Dirimart London, London

Thu 4 Jun 2026 to Sat 18 Jul 2026

23 Princes Street, W1B 2LY Colour is the Place

Tue-Sat 10am-6pm

Artists: Tala Worrell - Çağla Ulusoy - Berke Yazıcıoğlu - Hashel Al Lamki

Dirimart London presents Colour is the Place, a group exhibition curated by Jessica Cerasi, featuring works by Hashel Al Lamki (b. 1986), Çağla Ulusoy (b. 1989), Tala Worrell (b. 1991), and Berke Yazıcıoğlu (b. 1993).

Artworks

Çağla Ulusoy, Bats, 2025

Acrylic and oil on canvas

180 × 220 cm

Courtesy of Dirimart & Çağla Ulusoy

Installation Views

Colour is the Place brings together four painters for whom the canvas operates as a site of reflection, where contradictions need not be resolved immediately, but can instead be held and embraced. For these artists, the canvas becomes a place for processing, for dreaming, for working through what resists resolution in any other way.

Hashel Al Lamki, Çağla Ulusoy, Tala Worrell, and Berke Yazıcıoğlu each carry multiple worlds within them, culturally, spiritually, and sensorily. In their canvases, these multiplicities do not cancel each other out, the everyday and the sublime can coexist, the foreign and the familiar press against each other until something new emerges in the friction.

Within this shared terrain, painting becomes less a method of resolution than a way of staying with complexity. In Hashel Al Lamki’s practice, memory is not fixed but sedimented, and landscapes are treated as living archives: sites where ecology, migration, and tectonic movement converge. Rather than representing place, his work listens to it, as if meaning is something slowly accumulated rather than declared.
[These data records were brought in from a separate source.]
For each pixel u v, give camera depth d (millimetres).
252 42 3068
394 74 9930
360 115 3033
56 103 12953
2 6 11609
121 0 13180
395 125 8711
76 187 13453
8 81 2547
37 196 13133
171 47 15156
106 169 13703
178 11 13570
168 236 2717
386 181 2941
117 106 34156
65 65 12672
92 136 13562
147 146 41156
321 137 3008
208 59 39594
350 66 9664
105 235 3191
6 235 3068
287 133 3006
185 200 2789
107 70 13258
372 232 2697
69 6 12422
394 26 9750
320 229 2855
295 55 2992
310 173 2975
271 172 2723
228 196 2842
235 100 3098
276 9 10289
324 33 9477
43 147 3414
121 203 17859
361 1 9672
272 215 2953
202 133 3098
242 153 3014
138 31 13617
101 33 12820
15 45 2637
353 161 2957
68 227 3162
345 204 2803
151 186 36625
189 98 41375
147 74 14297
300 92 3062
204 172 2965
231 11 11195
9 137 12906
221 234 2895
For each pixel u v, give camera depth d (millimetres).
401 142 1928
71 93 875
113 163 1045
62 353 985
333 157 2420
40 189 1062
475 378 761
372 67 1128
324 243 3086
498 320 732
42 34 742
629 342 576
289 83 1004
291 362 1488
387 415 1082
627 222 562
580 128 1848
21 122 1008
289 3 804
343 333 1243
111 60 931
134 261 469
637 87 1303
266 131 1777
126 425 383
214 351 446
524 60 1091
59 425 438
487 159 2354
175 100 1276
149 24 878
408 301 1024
A sense of layered perception extends into Çağla Ulusoy’s work, where images form through accumulation rather than composition. Subconscious fragments, cultural residues, and sensory impressions are pressed into densely painted surfaces. In these works, colour and texture do not stabilise form so much as keep it in motion, allowing contradiction to remain visible rather than resolved.

In a different register, Tala Worrell’s abstraction is grounded in the ethics of perception itself. Born in New York and raised in Abu Dhabi, her work is shaped by an awareness that seeing is never neutral. Each gesture on the canvas carries the weight of negotiation between belief systems, inherited structures, and the quiet demands of coexistence, so that painting creates a space in which decisions are never purely aesthetic but involve the working through of ethical dilemmas.
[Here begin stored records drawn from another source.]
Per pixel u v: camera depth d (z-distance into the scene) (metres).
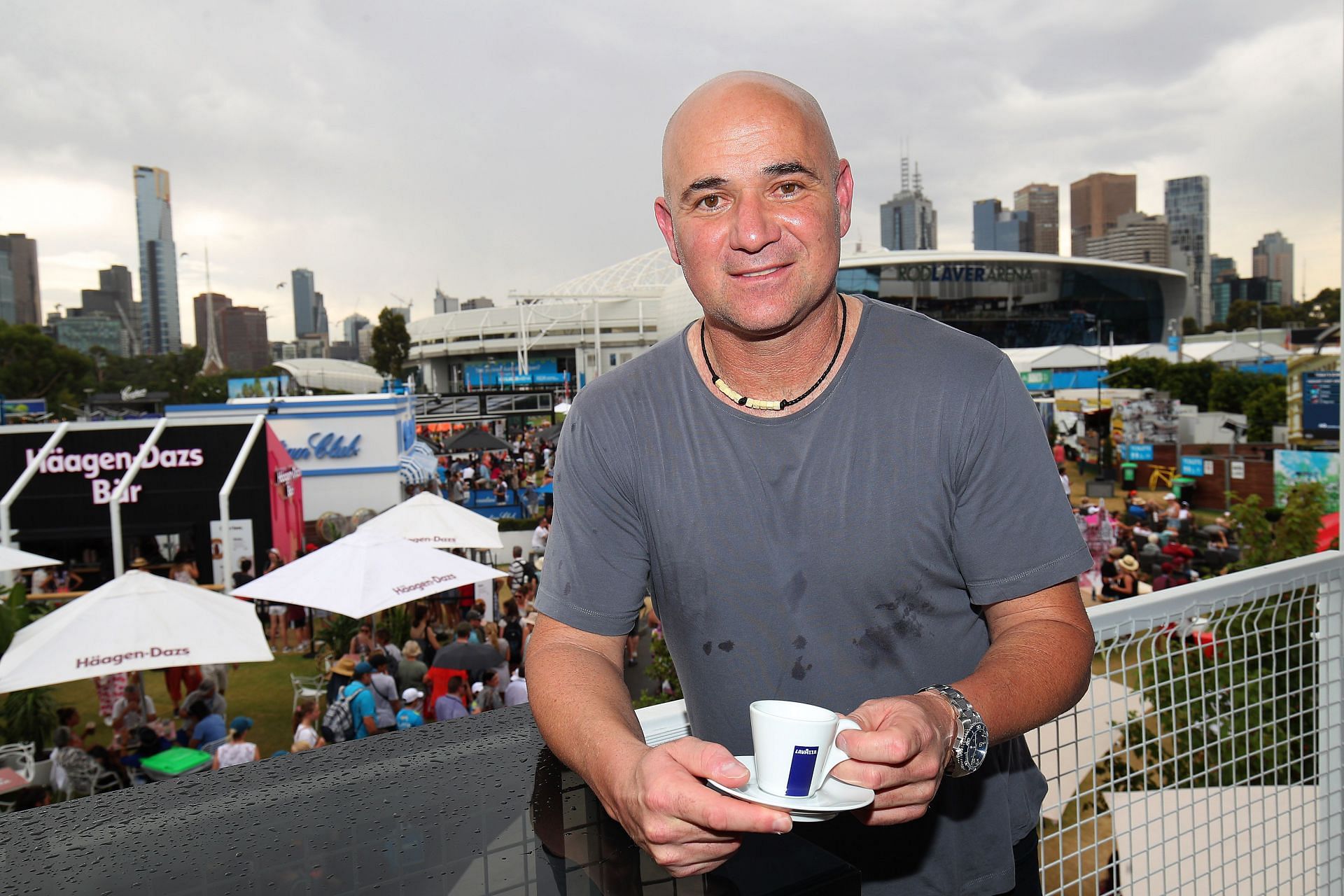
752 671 1.39
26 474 17.44
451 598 14.59
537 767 1.18
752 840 0.96
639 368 1.47
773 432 1.33
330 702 10.93
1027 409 1.34
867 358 1.35
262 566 18.25
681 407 1.39
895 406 1.32
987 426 1.31
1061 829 1.83
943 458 1.32
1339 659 2.18
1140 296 118.38
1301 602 2.12
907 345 1.35
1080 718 2.26
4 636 9.87
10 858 0.92
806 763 0.92
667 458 1.38
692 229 1.30
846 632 1.36
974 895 1.45
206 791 1.11
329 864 0.90
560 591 1.46
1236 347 55.94
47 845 0.96
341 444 23.53
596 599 1.44
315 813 1.04
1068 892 2.05
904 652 1.37
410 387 29.92
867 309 1.43
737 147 1.25
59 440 17.69
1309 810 2.21
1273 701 2.10
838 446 1.33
Berke Yazıcıoğlu’s practice traces how desire is organised, redirected, or contained within social structures. Moving between digital drawing, painting, and design, his works hold together intimacy and regulation, asking how personal impulses are shaped by collective codes. Even in their most charged moments, his compositions remain attentive to how looking itself is structured, and how the viewer is positioned within systems of meaning, gender, and cultural expectation.
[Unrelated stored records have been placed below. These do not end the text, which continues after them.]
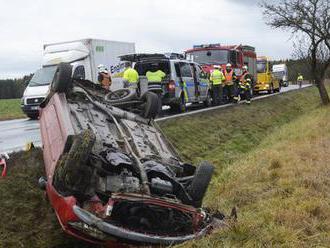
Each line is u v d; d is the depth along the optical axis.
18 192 8.30
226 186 9.71
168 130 15.52
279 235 6.06
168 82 18.16
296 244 5.82
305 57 28.94
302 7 26.17
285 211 7.02
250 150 15.90
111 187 6.27
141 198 5.75
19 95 82.19
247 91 25.66
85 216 5.52
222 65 25.62
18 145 12.25
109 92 9.53
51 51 21.22
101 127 7.66
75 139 6.24
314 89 45.75
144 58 18.16
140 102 9.02
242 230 6.03
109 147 6.91
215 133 17.25
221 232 6.09
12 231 7.28
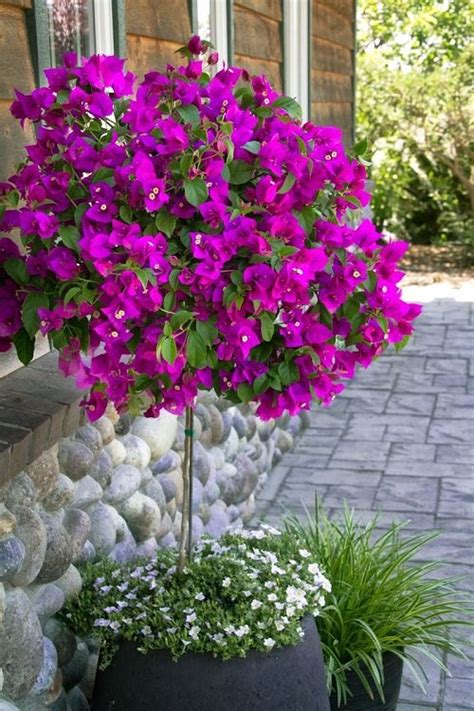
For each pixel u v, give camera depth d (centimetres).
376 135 1114
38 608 248
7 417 238
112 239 199
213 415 418
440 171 1151
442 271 1088
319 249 208
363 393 667
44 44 282
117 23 335
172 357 200
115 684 236
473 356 749
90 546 289
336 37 777
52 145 221
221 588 254
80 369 217
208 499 406
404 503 482
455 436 579
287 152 216
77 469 280
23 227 208
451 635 357
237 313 204
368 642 293
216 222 205
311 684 239
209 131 211
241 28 509
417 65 1302
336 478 517
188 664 231
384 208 1163
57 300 215
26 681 230
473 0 1287
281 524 460
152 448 346
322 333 219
For these artists, colour is where this thinking begins. Before composition, before subject, colour does its affective work on the body: a blue that lowers the temperature of a room, a red that arrives in the chest before it registers in the eye, an ochre that carries the specific warmth of a remembered landscape. Colour is the Place unites works where colour is not decoration or description; it is a primary language, capable of saying what words can only attempt to approach. Each work asks to be stood with, dreamed in front of, and felt before it can be understood. Like the internal states from which they emerge, these paintings remain generously, stubbornly open, conveying the productive tension of living between.